It came to the festival late, after another act dropped out, so it did not even make the official programme.
He moved from Ireland to Los Angeles after university, but beyond a role in Stargate Atlantis and a few bit parts, he struggled to realise his dreams of stardom. Following a tough breakup, a chance invite from a friend saw him go to help out at an orphanage in Uganda just three days later. "Nothing was going right," he said. "Staying wasn't the answer, and I felt fearless. It all happened so quickly. If I had thought it through, I wouldn't have gone." He was confronted with terrible poverty, had run-ins with child soldiers and faced the fallout of the simmering political tension that verged on civil war. "There were so many beautiful things, but there was so much desperation. Africa woke me up. This is a story of transformation," he said.

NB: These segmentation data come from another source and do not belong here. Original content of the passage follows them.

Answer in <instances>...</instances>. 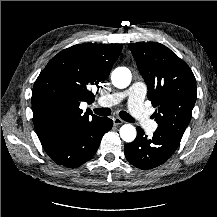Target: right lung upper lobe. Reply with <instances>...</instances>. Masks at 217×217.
<instances>
[{
  "label": "right lung upper lobe",
  "mask_w": 217,
  "mask_h": 217,
  "mask_svg": "<svg viewBox=\"0 0 217 217\" xmlns=\"http://www.w3.org/2000/svg\"><path fill=\"white\" fill-rule=\"evenodd\" d=\"M122 44H77L54 56L40 73L32 90L33 122L40 141L77 130L97 119L82 113V101H94L89 90L107 79Z\"/></svg>",
  "instance_id": "1"
}]
</instances>
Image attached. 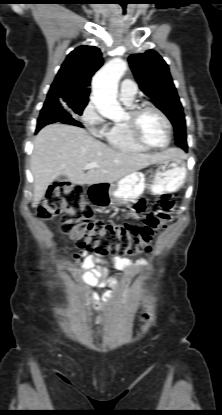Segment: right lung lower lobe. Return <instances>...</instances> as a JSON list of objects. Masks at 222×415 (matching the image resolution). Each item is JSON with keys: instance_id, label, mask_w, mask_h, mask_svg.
<instances>
[{"instance_id": "1", "label": "right lung lower lobe", "mask_w": 222, "mask_h": 415, "mask_svg": "<svg viewBox=\"0 0 222 415\" xmlns=\"http://www.w3.org/2000/svg\"><path fill=\"white\" fill-rule=\"evenodd\" d=\"M55 122L68 123L79 127H83L78 121L74 120L72 116L68 112H66L62 107H56L51 109L43 107L38 118L36 132H38L45 125Z\"/></svg>"}]
</instances>
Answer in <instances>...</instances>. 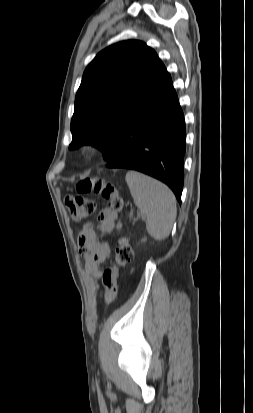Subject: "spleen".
Returning a JSON list of instances; mask_svg holds the SVG:
<instances>
[{"label": "spleen", "mask_w": 253, "mask_h": 413, "mask_svg": "<svg viewBox=\"0 0 253 413\" xmlns=\"http://www.w3.org/2000/svg\"><path fill=\"white\" fill-rule=\"evenodd\" d=\"M134 203L147 216V232L156 240L167 238L177 215L176 199L163 183L137 171L126 173Z\"/></svg>", "instance_id": "spleen-1"}]
</instances>
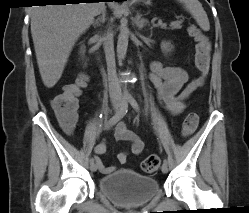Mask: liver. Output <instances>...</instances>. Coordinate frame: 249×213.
Masks as SVG:
<instances>
[{
    "instance_id": "1",
    "label": "liver",
    "mask_w": 249,
    "mask_h": 213,
    "mask_svg": "<svg viewBox=\"0 0 249 213\" xmlns=\"http://www.w3.org/2000/svg\"><path fill=\"white\" fill-rule=\"evenodd\" d=\"M104 2L33 6L31 34L44 85L52 88L62 76L75 42L105 11Z\"/></svg>"
}]
</instances>
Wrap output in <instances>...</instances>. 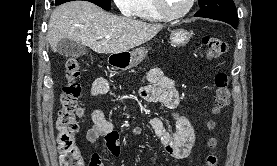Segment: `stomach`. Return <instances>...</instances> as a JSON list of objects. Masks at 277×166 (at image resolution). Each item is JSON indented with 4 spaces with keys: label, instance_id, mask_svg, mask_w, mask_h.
Returning <instances> with one entry per match:
<instances>
[{
    "label": "stomach",
    "instance_id": "stomach-1",
    "mask_svg": "<svg viewBox=\"0 0 277 166\" xmlns=\"http://www.w3.org/2000/svg\"><path fill=\"white\" fill-rule=\"evenodd\" d=\"M191 38V34L184 29H177L171 32L170 41L174 46H184ZM148 51L144 47L132 51L111 54L109 63L117 68L129 69L140 64L146 57Z\"/></svg>",
    "mask_w": 277,
    "mask_h": 166
}]
</instances>
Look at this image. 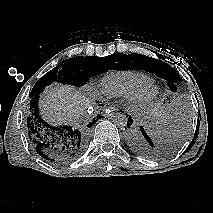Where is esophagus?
Returning <instances> with one entry per match:
<instances>
[{
    "instance_id": "1",
    "label": "esophagus",
    "mask_w": 213,
    "mask_h": 213,
    "mask_svg": "<svg viewBox=\"0 0 213 213\" xmlns=\"http://www.w3.org/2000/svg\"><path fill=\"white\" fill-rule=\"evenodd\" d=\"M119 112V109L118 108H116V107H109L108 109H106V114L107 115H113V114H115V113H118Z\"/></svg>"
}]
</instances>
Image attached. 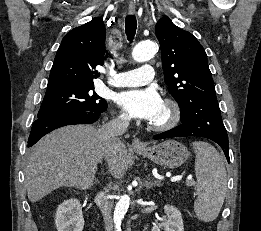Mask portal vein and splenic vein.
I'll return each instance as SVG.
<instances>
[{
  "instance_id": "18ae733b",
  "label": "portal vein and splenic vein",
  "mask_w": 261,
  "mask_h": 231,
  "mask_svg": "<svg viewBox=\"0 0 261 231\" xmlns=\"http://www.w3.org/2000/svg\"><path fill=\"white\" fill-rule=\"evenodd\" d=\"M172 182H174V180H172ZM187 184L193 185V184H194V181L188 179V180H187Z\"/></svg>"
}]
</instances>
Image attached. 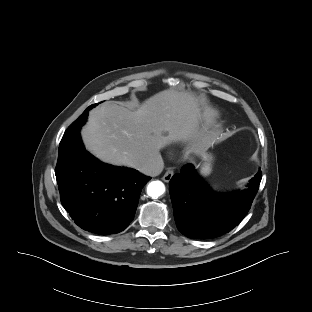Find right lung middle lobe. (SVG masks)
<instances>
[{"mask_svg": "<svg viewBox=\"0 0 312 312\" xmlns=\"http://www.w3.org/2000/svg\"><path fill=\"white\" fill-rule=\"evenodd\" d=\"M97 104H93L89 106L83 114H81L77 120H75L72 125L66 130L59 146V154L63 153L67 150V148L71 145V143L77 139L80 135V128L81 126L86 122V119L88 117V111L95 107Z\"/></svg>", "mask_w": 312, "mask_h": 312, "instance_id": "right-lung-middle-lobe-1", "label": "right lung middle lobe"}]
</instances>
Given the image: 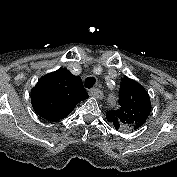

What he wasn't expecting was to establish such a strong connection with one of the children that he would adopt him. The show explores the trials of trying to become a Ugandan orphan's father, not only battling the bureaucracy in the country, but the reaction of those, including his family, back home.
He said when he wrote the story "it came out very quickly. I did a reading and people were moved, but they also laughed. So some friends talked about producing it as a play."
O'Callaghan, who is an American citizen, said he has enjoyed his first Edinburgh experience but was surprised by the competition of the shows: "It's like The Hunger Games, in a humorous way of course."